— Your objective —
Nothing outside the range below should be printed. Output exactly the lines from the line with "wrist: (640, 321)" to the line with "pinky tip: (598, 293)", both included.

Skeletal landmark data:
==============================
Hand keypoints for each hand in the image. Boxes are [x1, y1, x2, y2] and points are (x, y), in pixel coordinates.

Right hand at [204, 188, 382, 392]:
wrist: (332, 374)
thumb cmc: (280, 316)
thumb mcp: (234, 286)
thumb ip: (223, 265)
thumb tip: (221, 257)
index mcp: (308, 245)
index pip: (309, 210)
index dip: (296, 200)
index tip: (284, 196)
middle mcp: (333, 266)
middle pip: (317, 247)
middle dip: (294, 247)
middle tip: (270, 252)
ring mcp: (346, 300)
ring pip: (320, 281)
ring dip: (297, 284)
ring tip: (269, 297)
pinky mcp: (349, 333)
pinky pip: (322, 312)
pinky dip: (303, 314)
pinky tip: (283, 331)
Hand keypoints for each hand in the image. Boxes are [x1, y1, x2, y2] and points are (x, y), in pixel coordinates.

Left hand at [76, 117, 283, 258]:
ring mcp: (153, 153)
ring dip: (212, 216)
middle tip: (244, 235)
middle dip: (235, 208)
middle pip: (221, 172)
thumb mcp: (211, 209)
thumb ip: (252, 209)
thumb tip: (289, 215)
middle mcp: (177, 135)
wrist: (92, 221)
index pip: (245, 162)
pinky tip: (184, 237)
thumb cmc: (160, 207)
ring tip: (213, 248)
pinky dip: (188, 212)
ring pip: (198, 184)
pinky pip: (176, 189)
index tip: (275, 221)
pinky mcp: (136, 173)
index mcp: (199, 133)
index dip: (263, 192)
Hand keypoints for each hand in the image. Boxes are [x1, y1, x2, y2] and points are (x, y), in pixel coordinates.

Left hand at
==============================
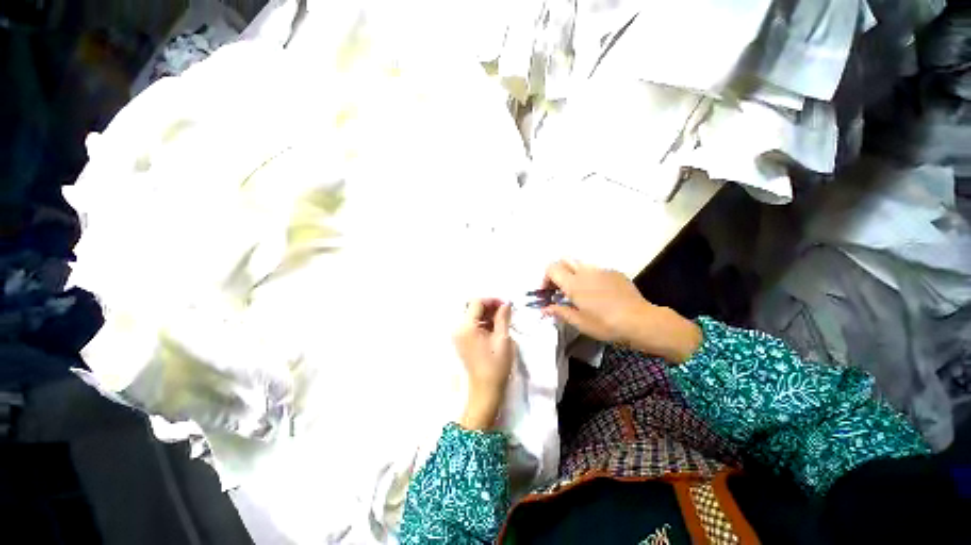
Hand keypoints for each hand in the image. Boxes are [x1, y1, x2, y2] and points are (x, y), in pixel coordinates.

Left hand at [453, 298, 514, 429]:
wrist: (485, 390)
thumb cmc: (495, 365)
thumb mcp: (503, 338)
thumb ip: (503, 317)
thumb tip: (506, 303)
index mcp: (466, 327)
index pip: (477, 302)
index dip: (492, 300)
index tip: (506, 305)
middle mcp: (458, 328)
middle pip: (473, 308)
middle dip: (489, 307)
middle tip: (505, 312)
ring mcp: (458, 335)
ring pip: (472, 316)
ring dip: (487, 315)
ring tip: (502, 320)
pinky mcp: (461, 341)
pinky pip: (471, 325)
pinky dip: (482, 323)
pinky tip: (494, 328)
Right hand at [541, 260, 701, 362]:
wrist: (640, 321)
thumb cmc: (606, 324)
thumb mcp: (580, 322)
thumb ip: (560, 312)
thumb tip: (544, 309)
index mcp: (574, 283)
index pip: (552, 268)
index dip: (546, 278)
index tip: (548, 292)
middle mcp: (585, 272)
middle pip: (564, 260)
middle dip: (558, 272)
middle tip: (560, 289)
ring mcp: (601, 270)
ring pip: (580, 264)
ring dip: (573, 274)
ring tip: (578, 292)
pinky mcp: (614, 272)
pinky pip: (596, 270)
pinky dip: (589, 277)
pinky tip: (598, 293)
==============================
— Written response —
wrist: (640, 321)
thumb cmc: (606, 324)
thumb mcp: (580, 322)
thumb ip: (560, 312)
thumb tip: (544, 309)
index mcp: (574, 283)
index pip: (552, 268)
index dip: (546, 278)
index tip: (548, 292)
middle mcp: (585, 272)
middle pip: (564, 260)
middle dip: (558, 272)
middle tip: (560, 289)
ring mcp: (601, 270)
ring pip: (580, 264)
ring dip: (573, 274)
ring tip: (578, 292)
pinky mcp: (614, 272)
pinky pip: (596, 270)
pinky dip: (589, 277)
pinky tip: (598, 293)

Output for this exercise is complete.